Variability of Care and Access to Transplantation for Children with Biliary Atresia Who Need a Liver Replacement

J Clin Med. 2022 Apr 12;11(8):2142. doi: 10.3390/jcm11082142.


Background & Aims: Biliary atresia (BA) is the commonest single etiology indication for liver replacement in children. As timely access to liver transplantation (LT) remains challenging for small BA children (with prolonged waiting time being associated with clinical deterioration leading to both preventable pre- and post-transplant morbidity and mortality), the care pathway of BA children in need of LT was analyzed—from diagnosis to LT—with particular attention to referral patterns, timing of referral, waiting list dynamics and need for medical assistance before LT. Methods: International multicentric retrospective study. Intent-to-transplant study analyzing BA children who had indication for LT early in life (aged < 3 years at the time of assessment), over the last 5 years (2016−2020). Clinical and laboratory data of 219 BA children were collected from 8 transplant centers (6 in Europe and 2 in USA). Results: 39 patients underwent primary transplants. Children who underwent Kasai in a specialist -but not transplant- center were older at time of referral and at transplant. At assessment for LT, the vast majority of children already were experiencing complication of cirrhosis, and the majority of children needed medical assistance (nutritional support, hospitalization, transfusion of albumin or blood) while waiting for transplantation. Severe worsening of the clinical condition led to the need for requesting a priority status (i.e., Peld Score exception or similar) for timely graft allocation for 76 children, overall (35%).
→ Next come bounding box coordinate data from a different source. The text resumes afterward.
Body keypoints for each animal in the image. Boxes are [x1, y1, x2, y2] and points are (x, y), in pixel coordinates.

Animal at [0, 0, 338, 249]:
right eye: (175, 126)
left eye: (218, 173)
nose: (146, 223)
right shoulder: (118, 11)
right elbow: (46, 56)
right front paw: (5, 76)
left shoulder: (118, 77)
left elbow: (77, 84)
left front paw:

Conclusions: As LT currently results in BA patient survival exceeding 95% in many expert LT centers, the paradigm for BA management optimization and survival have currently shifted to the pre-LT management. The creation of networks dedicated to the timely referral to a pediatric transplant center and possibly centralization of care should be considered, in combination with implementing all different graft type surgeries in specialist centers (including split and living donor LTs) to achieve timely LT in this vulnerable population.

Keywords: Kasai portoenterostomy; biliary atresia; outcome; pediatric liver transplantation; referral practice; transplant waiting list.